The reality of Canadian schools is far removed from the sexually charged classrooms of the popular TV drama Boston Public. But, according to some teachers, teens are increasingly precocious. "Kids know more about sex than we ever did," says a 44-year-old female Kingston, Ont., high-school teacher. She adds that she's seen a steady - and troubling - decline in the formality that once separated students and teachers. And teens, naturally, like to test boundaries. One Ontario teacher, right out of teacher's college, says a female colleague had to fend off the advances of a junior high student so aggressive he was eventually suspended for his behaviour.

Educators across the country are taking tough new measures to protect students - and to avoid the hefty civil suits some victims have launched against school boards. "We would like to reduce sexual abuse cases to zero," says Doug Wilson, head of the Ontario College of Teachers.

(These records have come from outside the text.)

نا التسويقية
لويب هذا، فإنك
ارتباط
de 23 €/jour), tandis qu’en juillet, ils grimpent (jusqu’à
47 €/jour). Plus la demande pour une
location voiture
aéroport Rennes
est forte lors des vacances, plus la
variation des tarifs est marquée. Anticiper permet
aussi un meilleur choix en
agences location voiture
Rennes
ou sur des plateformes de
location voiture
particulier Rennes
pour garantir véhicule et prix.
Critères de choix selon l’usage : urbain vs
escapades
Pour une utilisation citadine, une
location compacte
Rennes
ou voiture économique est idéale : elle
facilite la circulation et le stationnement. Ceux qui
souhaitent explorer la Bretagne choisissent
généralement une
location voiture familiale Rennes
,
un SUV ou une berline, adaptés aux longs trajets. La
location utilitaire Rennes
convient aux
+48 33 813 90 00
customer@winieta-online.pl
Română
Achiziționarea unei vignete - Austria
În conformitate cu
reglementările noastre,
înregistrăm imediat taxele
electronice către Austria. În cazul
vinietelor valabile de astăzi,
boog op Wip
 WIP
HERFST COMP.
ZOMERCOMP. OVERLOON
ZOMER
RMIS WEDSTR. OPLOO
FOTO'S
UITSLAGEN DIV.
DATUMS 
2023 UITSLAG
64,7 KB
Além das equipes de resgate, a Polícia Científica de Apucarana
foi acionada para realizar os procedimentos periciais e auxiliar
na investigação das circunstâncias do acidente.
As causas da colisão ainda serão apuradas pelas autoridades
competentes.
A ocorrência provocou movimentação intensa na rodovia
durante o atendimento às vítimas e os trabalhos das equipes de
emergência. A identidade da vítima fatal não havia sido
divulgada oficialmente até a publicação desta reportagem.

Last fall, Wilson made an unprecedented tour of 15 communities, briefing teachers, union and school board officials on the college's new guidelines, which warn teachers to avoid even the appearance of impropriety. They urge teachers to avoid sending e-mails to individual students and ask them to watch colleagues for signs of a sexual enticement. For transgressors, the penalties are stiff - and embarrassing. Criticized for past cover-ups, the college now holds disciplinary hearings in public and posts names on the Internet.

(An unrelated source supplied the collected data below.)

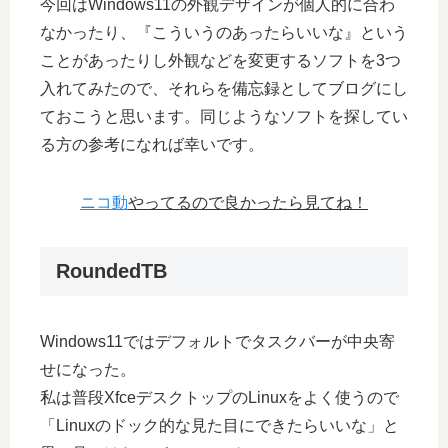
今回はWindows11の外観デザインが個人的に合わ
なかったり、『こういうのあったらいいな』という
ことがあったりし外観などを変更するソフトを3つ
入れてみたので、それらを備忘録としてブログにし
ておこうと思います。同じようなソフトを探してい
る方の参考になれば幸いです。
ニコ動
やってるので良かったら見てね！
RoundedTB
Windows11ではデフォルトでタスクバーが中央寄
せになった。
私は普段XfceデスクトップのLinuxをよく使うので
「Linuxのドック的な見た目にできたらいいな」と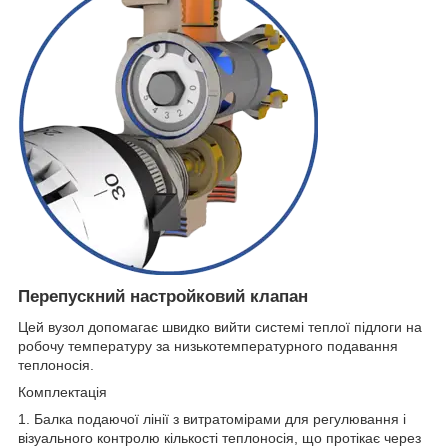
Перепускний настройковий клапан
Цей вузол допомагає швидко вийти системі теплої підлоги на
робочу температуру за низькотемпературного подавання
теплоносія.
Комплектація
1. Балка подаючої лінії з витратомірами для регулювання і
візуального контролю кількості теплоносія, що протікає через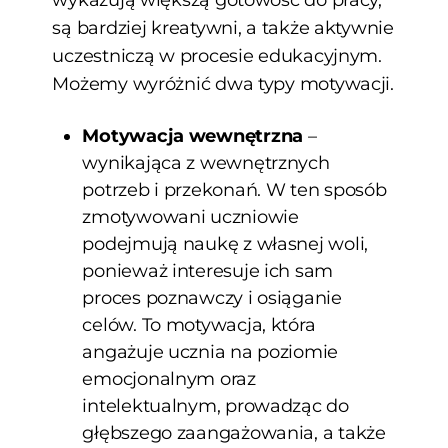
są bardziej kreatywni, a także aktywnie
uczestniczą w procesie edukacyjnym.
Możemy wyróżnić dwa typy motywacji.
Motywacja wewnętrzna
–
wynikająca z wewnętrznych
potrzeb i przekonań. W ten sposób
zmotywowani uczniowie
podejmują naukę z własnej woli,
ponieważ interesuje ich sam
proces poznawczy i osiąganie
celów. To motywacja, która
angażuje ucznia na poziomie
emocjonalnym oraz
intelektualnym, prowadząc do
głębszego zaangażowania, a także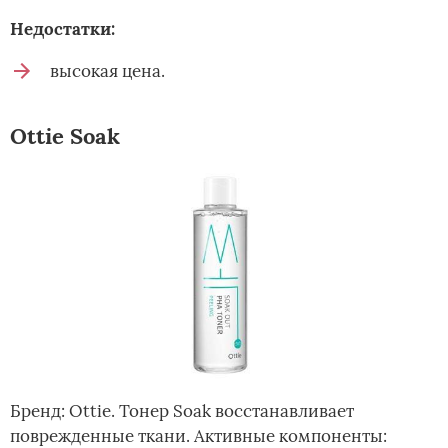
Недостатки:
высокая цена.
Ottie Soak
Бренд: Ottie. Тонер Soak восстанавливает
поврежденные ткани. Активные компоненты: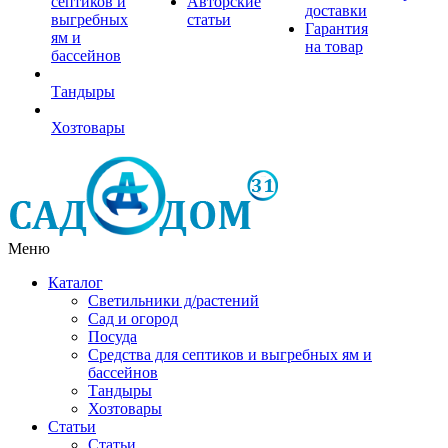
септиков и
Авторские
доставки
выгребных
статьи
Гарантия
ям и
на товар
бассейнов
Тандыры
Хозтовары
Меню
Каталог
Светильники д/растений
Сад и огород
Посуда
Средства для септиков и выгребных ям и
бассейнов
Тандыры
Хозтовары
Статьи
Статьи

While no one believes it's appropriate for a teacher to have a sexual relationship with a student, even a willing one, the staunchest of child advocates say teachers may be singled out unfairly. Some critics say the Ontario college is over-reacting - going further than the courts in its treatment of errant teachers. "They sacrifice the individual teacher for the image of the profession," says James Battin, who represented Amy Gehring - the substitute teacher acquitted of indecent assault in England - when she returned to Canada. Even though she volunteered to give up her provincial teacher's licence, the college held a disciplinary hearing (Gehring refused to attend) and banned her from teaching for 10 years. Battin calls the college's procedures unjust: "In a criminal court, 90 per cent of the evidence they used would not be admissible because it's all hearsay and rumour."

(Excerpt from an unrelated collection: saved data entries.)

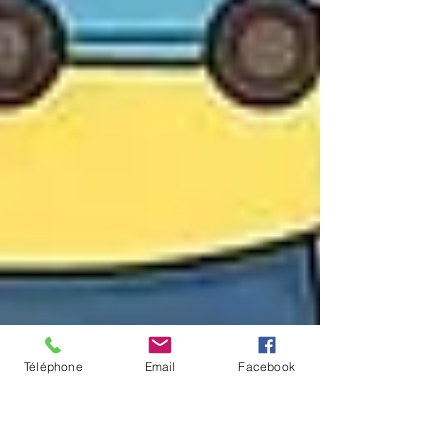
Téléphone
Email
Facebook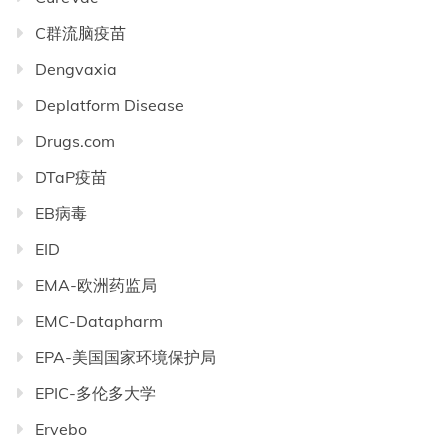
C群流脑疫苗
Dengvaxia
Deplatform Disease
Drugs.com
DTaP疫苗
EB病毒
EID
EMA-欧洲药监局
EMC-Datapharm
EPA-美国国家环境保护局
EPIC-多伦多大学
Ervebo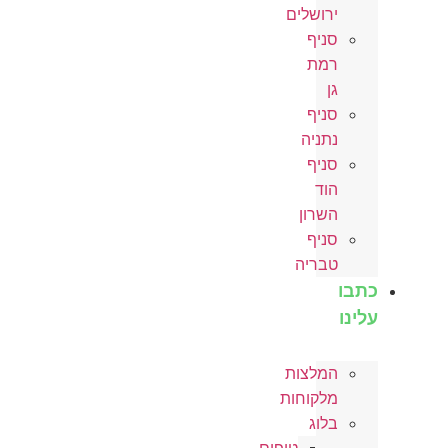
ירושלים
סניף
רמת
גן
סניף
נתניה
סניף
הוד
השרון
סניף
טבריה
כתבו
עלינו
המלצות
מלקוחות
בלוג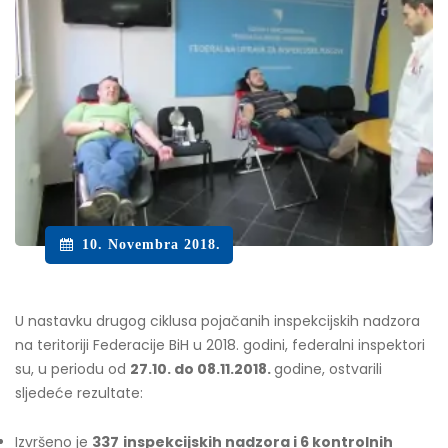
10. Novembra 2018.
U nastavku drugog ciklusa pojačanih inspekcijskih nadzora
na teritoriji Federacije BiH u 2018. godini, federalni inspektori
su, u periodu od
27.10. do 08.11
.2018.
godine, ostvarili
sljedeće rezultate:
Izvršeno je
337
inspekcijskih nadzora i 6 kontrolnih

While most teachers welcome the new guidelines, some worry that they will encourage students to lay false accusations. "The chill is picked up by perceptive kids and it can be used viciously," says the Kingston teacher. "An accusation on the part of a student - it doesn't matter if it's true - and that teacher is gone." In fact, teachers are acquitted in about 98 per cent of cases, according to Montreal lawyer Jean Dury. He has represented dozens of Quebec teachers falsely accused of sexual assault, and knows of two who committed suicide because of such allegations. Mathews understands the dilemma. "We want to protect our young from the very few teachers who may cause harm. We also want to protect the innocent teacher from being charged and labelled."

Psychological profiles of female teachers who indulge in sexual misconduct with students show they're typically socially immature rather than sexually deviant. It's an assessment that Ingram accepts. "I believe it was low self-esteem that enabled me to cross the teacher-student line and betray my professional responsibility," she writes. She traces her poor self-image back to her parents' divorce, her mother's mental illness and her own insecurities as a teen. She also blames her common-law marriage, in which she felt "chronically unworthy." With Troy, she explains, "I felt sexual and desirable."

Ingram is rebuilding her life. She has a new job at an environmental firm in Gibsons, B.C., a house and a few dedicated friends. The book is attracting attention and the movie could happen. And Dickeson, the would-be rap star, is preparing to tell the world in his own book how not being a victim got him where he is.